[Issue Tracker] PyTorch distributed RPC

Question

[Issue Tracker] PyTorch distributed RPC

XuehaiPan opened this issue 2 years ago · 1 comments

This is an issue tracker for the upstream issues:

Initialize RPC with large world size:
Pass nn.Module and nn.Parameter as RPC argument:
- pytorch/pytorch#86525

Answer 1 · 2022-10-10T09:18:18.000Z

@XuehaiPan
I found the key point of issue about init_rpc larger than N causing Resource temporarily unavailable.
Intuitively, The cause of this issue is due to the large number of connections initiated to rank 0 "simultaneously".
Based on the hypothesis above, I try to add one line simple code at distributed rpc code of PyTorch and rerun my test code, I got correct result without any error.
My code is insert into here After _init_rpc_states I sleep a while (sleep time equals rank). It indicates that all processors are going to connect leader one by one instead of connecting at same time.

But why does the isssu occured ? I check all my tcp configuration in kernel and limited configuration as below. It all looks right here.

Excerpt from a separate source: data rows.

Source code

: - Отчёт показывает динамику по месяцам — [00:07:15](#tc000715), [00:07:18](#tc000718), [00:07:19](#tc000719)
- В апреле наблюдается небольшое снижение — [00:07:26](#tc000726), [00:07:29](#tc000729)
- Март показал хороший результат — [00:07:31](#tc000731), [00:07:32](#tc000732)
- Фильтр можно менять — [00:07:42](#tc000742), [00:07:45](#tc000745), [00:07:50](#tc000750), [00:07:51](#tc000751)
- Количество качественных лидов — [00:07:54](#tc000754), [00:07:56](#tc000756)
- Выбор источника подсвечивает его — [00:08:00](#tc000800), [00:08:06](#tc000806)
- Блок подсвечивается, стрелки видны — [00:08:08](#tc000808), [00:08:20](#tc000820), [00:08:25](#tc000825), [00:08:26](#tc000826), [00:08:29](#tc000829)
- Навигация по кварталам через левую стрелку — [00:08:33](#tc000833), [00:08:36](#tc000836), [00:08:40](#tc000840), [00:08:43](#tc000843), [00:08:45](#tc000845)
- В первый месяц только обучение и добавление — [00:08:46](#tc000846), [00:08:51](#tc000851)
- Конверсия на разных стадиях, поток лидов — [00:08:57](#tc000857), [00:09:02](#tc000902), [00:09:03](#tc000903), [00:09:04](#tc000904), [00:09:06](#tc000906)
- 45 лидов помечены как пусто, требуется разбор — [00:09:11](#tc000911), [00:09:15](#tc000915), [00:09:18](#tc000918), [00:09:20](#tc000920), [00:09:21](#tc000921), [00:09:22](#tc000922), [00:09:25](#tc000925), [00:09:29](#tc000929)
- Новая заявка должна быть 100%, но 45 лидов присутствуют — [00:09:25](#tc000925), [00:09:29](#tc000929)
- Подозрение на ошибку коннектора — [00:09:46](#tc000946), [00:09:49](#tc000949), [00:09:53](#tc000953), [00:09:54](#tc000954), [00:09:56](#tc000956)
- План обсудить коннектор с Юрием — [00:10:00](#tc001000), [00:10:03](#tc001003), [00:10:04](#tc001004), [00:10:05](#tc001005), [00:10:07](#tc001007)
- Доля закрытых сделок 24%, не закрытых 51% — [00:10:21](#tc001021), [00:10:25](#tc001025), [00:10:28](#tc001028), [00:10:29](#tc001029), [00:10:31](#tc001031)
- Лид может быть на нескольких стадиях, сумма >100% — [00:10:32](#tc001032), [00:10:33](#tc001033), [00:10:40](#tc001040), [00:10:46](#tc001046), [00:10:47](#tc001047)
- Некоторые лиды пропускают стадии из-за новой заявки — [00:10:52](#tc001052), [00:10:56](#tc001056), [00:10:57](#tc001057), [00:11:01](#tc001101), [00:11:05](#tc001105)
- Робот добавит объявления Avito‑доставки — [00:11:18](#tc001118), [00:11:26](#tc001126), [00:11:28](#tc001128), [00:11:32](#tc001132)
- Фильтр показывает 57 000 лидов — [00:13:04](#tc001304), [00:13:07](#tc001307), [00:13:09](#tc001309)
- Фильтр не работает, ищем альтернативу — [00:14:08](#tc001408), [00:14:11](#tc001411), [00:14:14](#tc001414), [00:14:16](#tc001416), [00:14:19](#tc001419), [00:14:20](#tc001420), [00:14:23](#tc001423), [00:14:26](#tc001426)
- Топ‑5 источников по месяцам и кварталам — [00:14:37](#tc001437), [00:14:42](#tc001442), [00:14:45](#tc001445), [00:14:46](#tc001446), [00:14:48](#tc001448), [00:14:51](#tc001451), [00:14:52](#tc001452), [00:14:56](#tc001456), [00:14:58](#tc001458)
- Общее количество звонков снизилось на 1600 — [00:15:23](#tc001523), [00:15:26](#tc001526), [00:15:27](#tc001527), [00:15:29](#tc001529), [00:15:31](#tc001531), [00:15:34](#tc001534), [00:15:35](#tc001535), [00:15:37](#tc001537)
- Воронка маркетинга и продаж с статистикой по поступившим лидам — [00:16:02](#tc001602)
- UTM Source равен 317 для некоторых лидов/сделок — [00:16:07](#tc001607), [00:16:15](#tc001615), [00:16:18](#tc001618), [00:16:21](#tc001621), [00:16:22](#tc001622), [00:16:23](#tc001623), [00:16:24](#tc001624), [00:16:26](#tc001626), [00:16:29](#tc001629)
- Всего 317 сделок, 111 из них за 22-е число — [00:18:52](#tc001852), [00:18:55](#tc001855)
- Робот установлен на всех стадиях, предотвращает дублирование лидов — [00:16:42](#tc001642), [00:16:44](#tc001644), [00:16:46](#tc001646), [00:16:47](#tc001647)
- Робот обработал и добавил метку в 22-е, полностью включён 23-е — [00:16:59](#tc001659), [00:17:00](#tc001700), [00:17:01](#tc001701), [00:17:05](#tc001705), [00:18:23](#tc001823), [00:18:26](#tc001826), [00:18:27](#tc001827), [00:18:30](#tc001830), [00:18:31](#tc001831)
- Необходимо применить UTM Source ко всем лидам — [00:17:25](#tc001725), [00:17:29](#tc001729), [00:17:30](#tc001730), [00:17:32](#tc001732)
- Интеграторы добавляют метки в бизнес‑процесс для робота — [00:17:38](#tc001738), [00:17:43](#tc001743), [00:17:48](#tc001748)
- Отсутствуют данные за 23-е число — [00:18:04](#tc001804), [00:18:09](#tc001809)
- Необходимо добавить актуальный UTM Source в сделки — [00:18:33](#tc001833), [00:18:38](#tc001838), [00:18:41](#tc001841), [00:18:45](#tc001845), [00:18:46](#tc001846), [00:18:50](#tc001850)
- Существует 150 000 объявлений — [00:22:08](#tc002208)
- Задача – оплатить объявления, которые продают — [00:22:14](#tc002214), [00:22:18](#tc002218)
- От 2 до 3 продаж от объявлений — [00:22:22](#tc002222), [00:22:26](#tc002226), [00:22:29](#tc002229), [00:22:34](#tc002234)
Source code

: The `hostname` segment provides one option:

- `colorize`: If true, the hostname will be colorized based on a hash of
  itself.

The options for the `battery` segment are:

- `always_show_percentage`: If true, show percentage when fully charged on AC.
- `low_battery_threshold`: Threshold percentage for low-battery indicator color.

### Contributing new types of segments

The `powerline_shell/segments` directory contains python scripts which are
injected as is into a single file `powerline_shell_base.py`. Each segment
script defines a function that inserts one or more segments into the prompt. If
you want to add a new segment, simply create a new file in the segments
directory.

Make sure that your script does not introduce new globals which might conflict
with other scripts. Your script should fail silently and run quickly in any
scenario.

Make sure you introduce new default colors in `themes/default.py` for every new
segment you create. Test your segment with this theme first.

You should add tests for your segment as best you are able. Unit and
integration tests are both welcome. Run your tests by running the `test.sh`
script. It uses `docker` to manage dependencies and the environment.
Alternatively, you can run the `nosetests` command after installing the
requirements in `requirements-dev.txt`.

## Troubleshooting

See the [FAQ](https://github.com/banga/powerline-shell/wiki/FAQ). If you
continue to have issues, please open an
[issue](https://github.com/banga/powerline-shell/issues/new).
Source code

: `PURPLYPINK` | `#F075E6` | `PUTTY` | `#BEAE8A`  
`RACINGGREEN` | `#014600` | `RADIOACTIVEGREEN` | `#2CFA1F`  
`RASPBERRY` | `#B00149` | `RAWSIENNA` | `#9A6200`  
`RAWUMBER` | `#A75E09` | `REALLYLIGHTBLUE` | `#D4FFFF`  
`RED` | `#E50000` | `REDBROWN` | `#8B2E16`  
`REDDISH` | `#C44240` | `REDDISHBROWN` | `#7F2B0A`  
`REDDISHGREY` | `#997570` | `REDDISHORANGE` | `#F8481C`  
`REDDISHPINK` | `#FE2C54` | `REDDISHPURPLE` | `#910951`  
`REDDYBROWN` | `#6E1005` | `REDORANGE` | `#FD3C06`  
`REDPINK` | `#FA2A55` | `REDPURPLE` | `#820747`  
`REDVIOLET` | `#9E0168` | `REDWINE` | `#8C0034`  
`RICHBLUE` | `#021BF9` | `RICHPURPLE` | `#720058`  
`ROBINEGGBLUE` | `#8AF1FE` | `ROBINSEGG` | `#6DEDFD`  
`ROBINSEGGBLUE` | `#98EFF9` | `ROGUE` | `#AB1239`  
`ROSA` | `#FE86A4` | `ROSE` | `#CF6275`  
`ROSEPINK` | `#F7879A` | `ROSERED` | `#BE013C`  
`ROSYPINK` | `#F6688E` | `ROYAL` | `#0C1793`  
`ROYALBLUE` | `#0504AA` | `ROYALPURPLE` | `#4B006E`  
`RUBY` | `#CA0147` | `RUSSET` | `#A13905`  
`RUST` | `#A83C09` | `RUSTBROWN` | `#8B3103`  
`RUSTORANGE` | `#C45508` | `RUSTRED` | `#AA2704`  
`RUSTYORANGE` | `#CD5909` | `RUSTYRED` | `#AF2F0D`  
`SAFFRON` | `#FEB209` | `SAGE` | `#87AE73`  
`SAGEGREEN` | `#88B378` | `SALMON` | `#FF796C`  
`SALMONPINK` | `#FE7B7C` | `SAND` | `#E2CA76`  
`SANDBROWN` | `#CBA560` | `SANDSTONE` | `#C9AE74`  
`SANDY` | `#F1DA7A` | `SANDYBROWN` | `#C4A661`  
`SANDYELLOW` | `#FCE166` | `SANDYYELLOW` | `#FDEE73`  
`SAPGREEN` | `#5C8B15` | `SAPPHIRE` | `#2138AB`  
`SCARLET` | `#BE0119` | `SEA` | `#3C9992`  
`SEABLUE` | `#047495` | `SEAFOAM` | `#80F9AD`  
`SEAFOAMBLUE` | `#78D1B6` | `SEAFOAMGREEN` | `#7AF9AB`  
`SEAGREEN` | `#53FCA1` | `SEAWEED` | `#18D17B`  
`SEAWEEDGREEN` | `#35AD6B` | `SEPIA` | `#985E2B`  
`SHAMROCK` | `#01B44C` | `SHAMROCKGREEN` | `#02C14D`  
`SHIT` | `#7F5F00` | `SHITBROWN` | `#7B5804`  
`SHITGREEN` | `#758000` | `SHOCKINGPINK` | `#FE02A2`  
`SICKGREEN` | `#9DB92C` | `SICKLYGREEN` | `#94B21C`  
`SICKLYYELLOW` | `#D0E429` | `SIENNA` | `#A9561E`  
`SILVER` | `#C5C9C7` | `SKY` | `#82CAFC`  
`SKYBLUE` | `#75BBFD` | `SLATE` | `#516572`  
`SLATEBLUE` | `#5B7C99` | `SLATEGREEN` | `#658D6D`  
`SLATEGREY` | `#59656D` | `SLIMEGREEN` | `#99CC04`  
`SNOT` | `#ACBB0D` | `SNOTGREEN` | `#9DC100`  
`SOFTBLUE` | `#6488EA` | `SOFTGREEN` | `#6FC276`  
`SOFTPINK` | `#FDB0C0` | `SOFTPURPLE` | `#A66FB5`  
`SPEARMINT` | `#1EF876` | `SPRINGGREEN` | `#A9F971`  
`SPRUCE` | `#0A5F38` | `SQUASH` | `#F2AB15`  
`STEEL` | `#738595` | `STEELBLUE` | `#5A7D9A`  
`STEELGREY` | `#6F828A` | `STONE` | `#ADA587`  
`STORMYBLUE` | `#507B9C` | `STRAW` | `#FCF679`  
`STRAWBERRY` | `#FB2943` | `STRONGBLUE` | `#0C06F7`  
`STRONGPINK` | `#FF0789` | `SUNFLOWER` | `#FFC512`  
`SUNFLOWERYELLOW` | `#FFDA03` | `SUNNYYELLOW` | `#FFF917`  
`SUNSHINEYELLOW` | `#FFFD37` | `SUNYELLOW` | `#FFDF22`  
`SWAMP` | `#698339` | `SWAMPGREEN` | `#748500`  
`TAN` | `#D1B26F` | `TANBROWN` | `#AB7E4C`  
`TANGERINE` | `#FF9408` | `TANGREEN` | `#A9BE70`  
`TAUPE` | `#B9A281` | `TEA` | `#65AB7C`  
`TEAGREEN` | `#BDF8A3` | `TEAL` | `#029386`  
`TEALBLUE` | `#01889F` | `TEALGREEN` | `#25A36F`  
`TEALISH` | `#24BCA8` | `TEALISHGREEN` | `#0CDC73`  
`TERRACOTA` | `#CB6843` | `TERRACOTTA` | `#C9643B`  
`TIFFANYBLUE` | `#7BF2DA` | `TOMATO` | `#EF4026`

net.ipv4.ip_local_port_range = 10000 65535
net.ipv4.tcp_max_syn_backlog = 16384

net.netfilter.nf_conntrack_tcp_timeout_close = 10
net.netfilter.nf_conntrack_tcp_timeout_close_wait = 60
net.netfilter.nf_conntrack_tcp_timeout_established = 432000
net.netfilter.nf_conntrack_tcp_timeout_fin_wait = 120
net.netfilter.nf_conntrack_tcp_timeout_last_ack = 30
net.netfilter.nf_conntrack_tcp_timeout_max_retrans = 300
net.netfilter.nf_conntrack_tcp_timeout_syn_recv = 60
net.netfilter.nf_conntrack_tcp_timeout_syn_sent = 120
net.netfilter.nf_conntrack_tcp_timeout_time_wait = 120
net.netfilter.nf_conntrack_tcp_timeout_unacknowledged = 300
net.netfilter.nf_conntrack_udp_timeout = 30
net.netfilter.nf_conntrack_udp_timeout_stream = 120

-t: cpu time (seconds) unlimited
-f: file size (blocks) unlimited
-d: data seg size (kbytes) unlimited
-s: stack size (kbytes) unlimited
-c: core file size (blocks) 0
-m: resident set size (kbytes) unlimited
-u: processes unlimited
-n: file descriptors 1048576
-l: locked-in-memory size (kbytes) unlimited
-v: address space (kbytes) unlimited
-x: file locks unlimited
-i: pending signals 2061498
-q: bytes in POSIX msg queues 819200
-e: max nice 0
-r: max rt priority 0
-N 15: unlimited

Accutally, max number of simultaneous connections depends on two parts. One is net.ipv4.tcp_max_syn_backlog configuration. The value of my net.ipv4.tcp_max_syn_backlog = 16384 is enough to for simultaneous connections. The other is listen(fd, backlog) called in C++.
Therefore, I search listen calls in tensorpipe code and I found that all backlog = 128 at all listen calls as follow.
ibv listener
shm listener
uv listener

I dont know if my analysis is right, but after applying my patch as above for rpc code, my test code works every time.